### Problem to work on
Quote the passage of the opinion piece on not voting below, starting at "When I read Richard" and ending at "consistent with trends.".

### Text section
The incentive to exercise a democratic right at the polls lessens when it seems politics is all about money.

When the issue of non-voting in general elections was raised by Britain's Russell Brand I was amused, but not convinced, by his quick intelligence and clever dissidence.

When I read Richard Jackson's case in the Herald against voting I thought it interesting and provocative, but I remained unpersuaded that it was a valid option in a democracy as historically successful as ours.

It was only when I read Mike Williams' addled rebuttal of Jackson's case that I began to think seriously of not voting.

A record 25 per cent enrolled but didn't vote at the last general election. Williams' answer to this disenchantment is to get them more "engaged". How? Public relations backed by a hefty advertising campaign would be consistent with trends.


The "significant recent reforms" he thinks should have engaged them include paid parental leave, an extra week's holiday, tightened health and safety regulations and even the vastly increased tax on tobacco. (My italics.) There were also Working for Families and interest-free student loans. Does Labour seriously believe that any of those contributions to middle-class welfare helped the unemployed and the low-paid impoverished?

He further cites the tightening of health and safety regulations but doesn't mention these were responding to earlier business-prompted government decisions to deregulate. Pike River? Building industry deregulation has cost us billions.

The economy (should I genuflect here?) has become markedly more efficient since the reforms of the 1980s because technological advances have cut back the need for once costly labour. The fruits have gone to the directors, senior executives and shareholders of corporations and the professionals who help them avoid tax.

### Exercise data

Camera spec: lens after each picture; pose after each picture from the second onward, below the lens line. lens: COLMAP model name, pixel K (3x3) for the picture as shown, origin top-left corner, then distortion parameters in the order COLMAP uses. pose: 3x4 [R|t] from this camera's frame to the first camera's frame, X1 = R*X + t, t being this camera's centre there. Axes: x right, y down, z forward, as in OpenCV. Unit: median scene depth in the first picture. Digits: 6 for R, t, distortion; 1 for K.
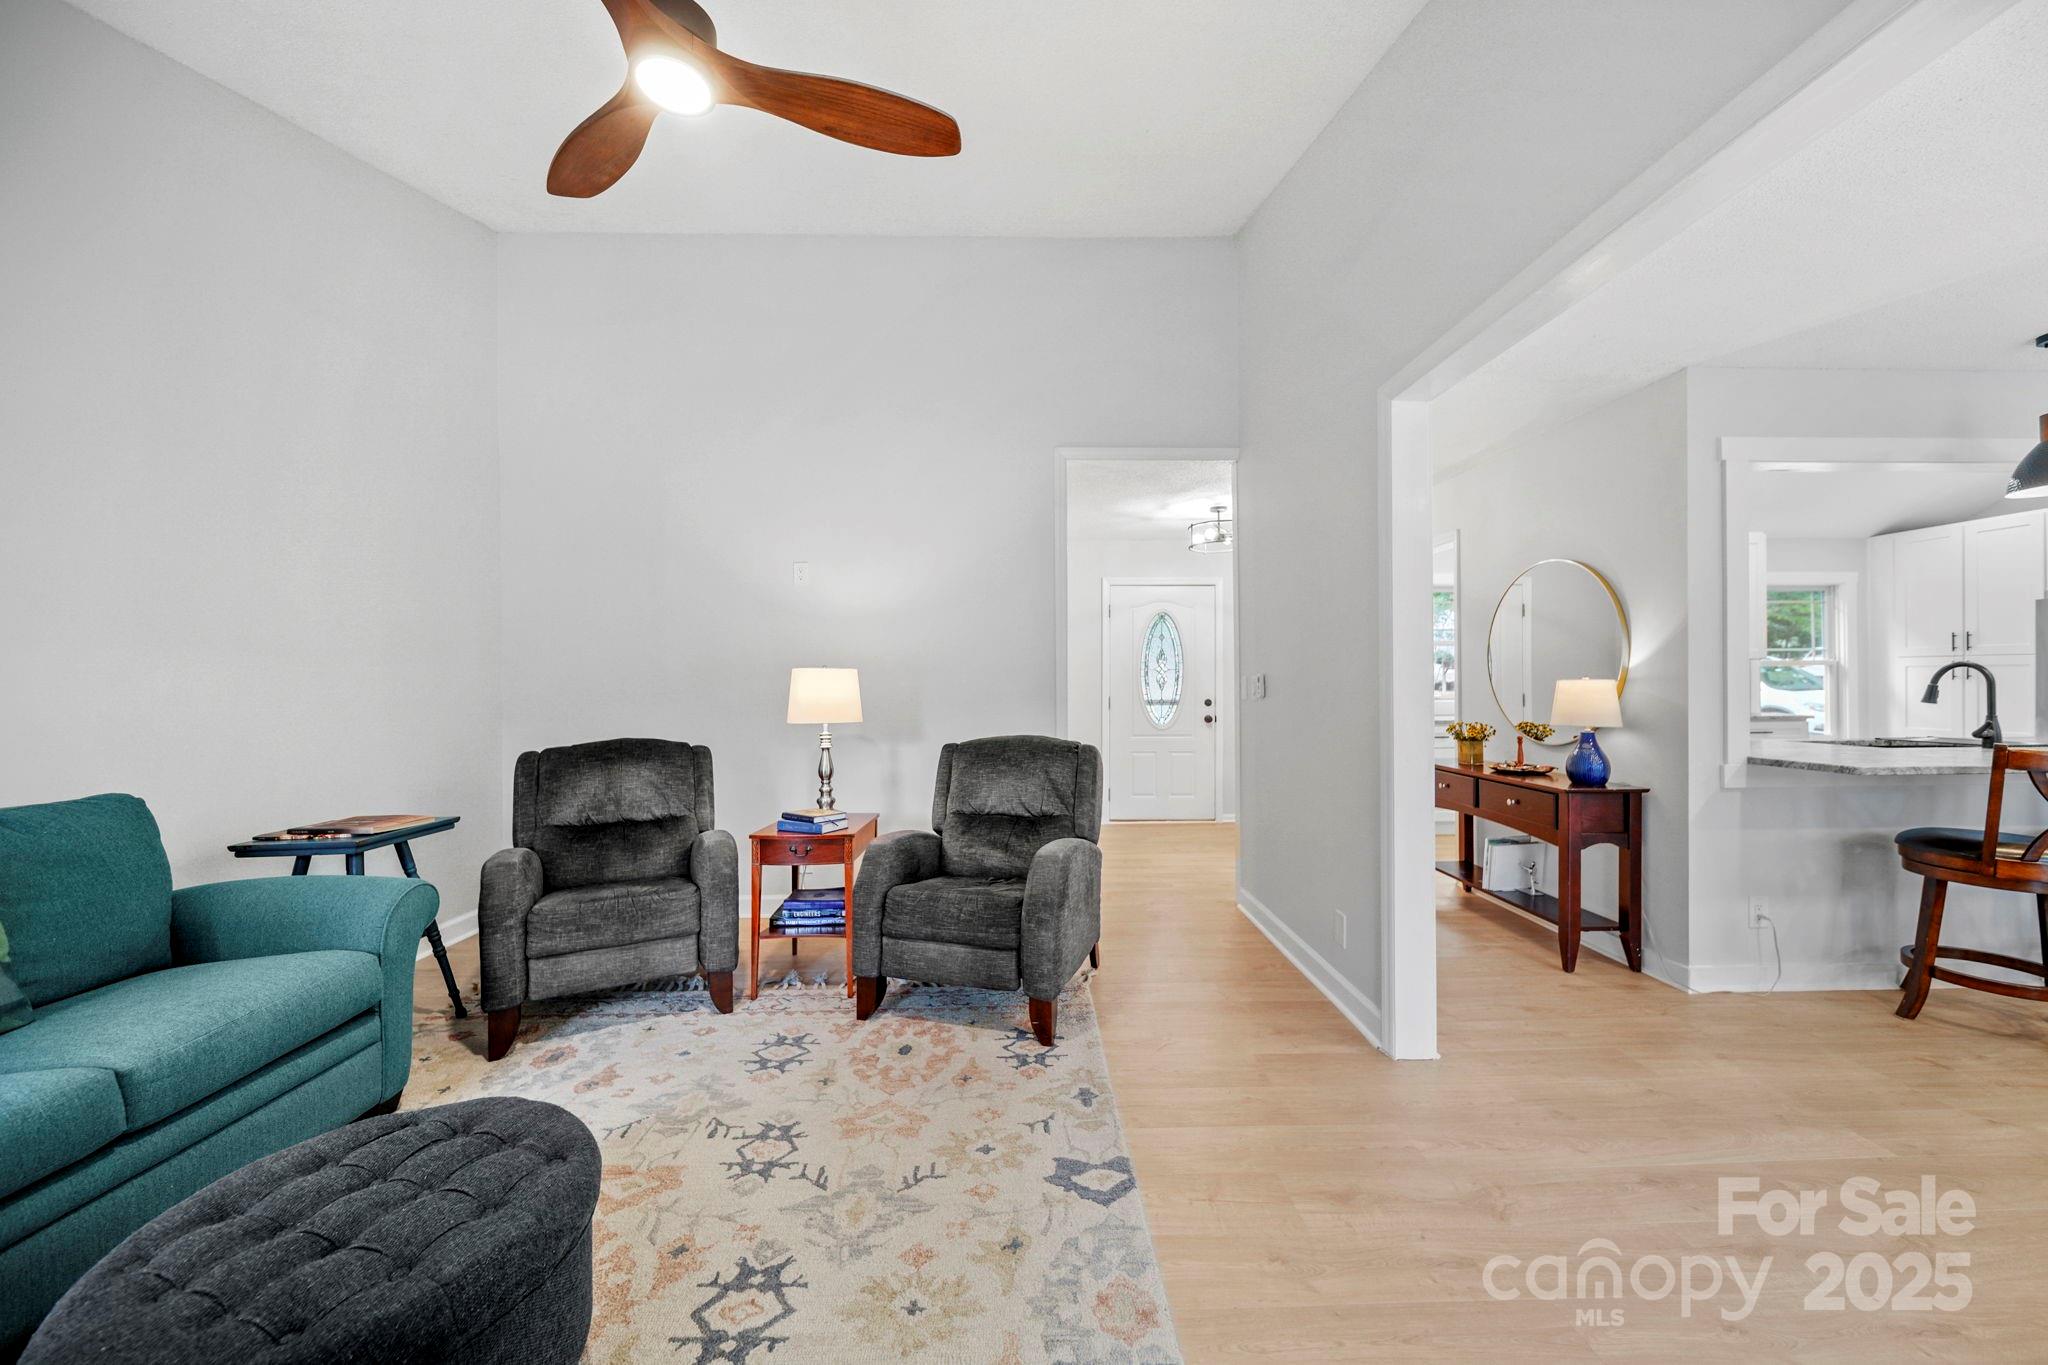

### Reply to the exercise
When I read Richard Jackson's case in the Herald against voting I thought it interesting and provocative, but I remained unpersuaded that it was a valid option in a democracy as historically successful as ours.

It was only when I read Mike Williams' addled rebuttal of Jackson's case that I began to think seriously of not voting.

A record 25 per cent enrolled but didn't vote at the last general election. Williams' answer to this disenchantment is to get them more "engaged". How? Public relations backed by a hefty advertising campaign would be consistent with trends.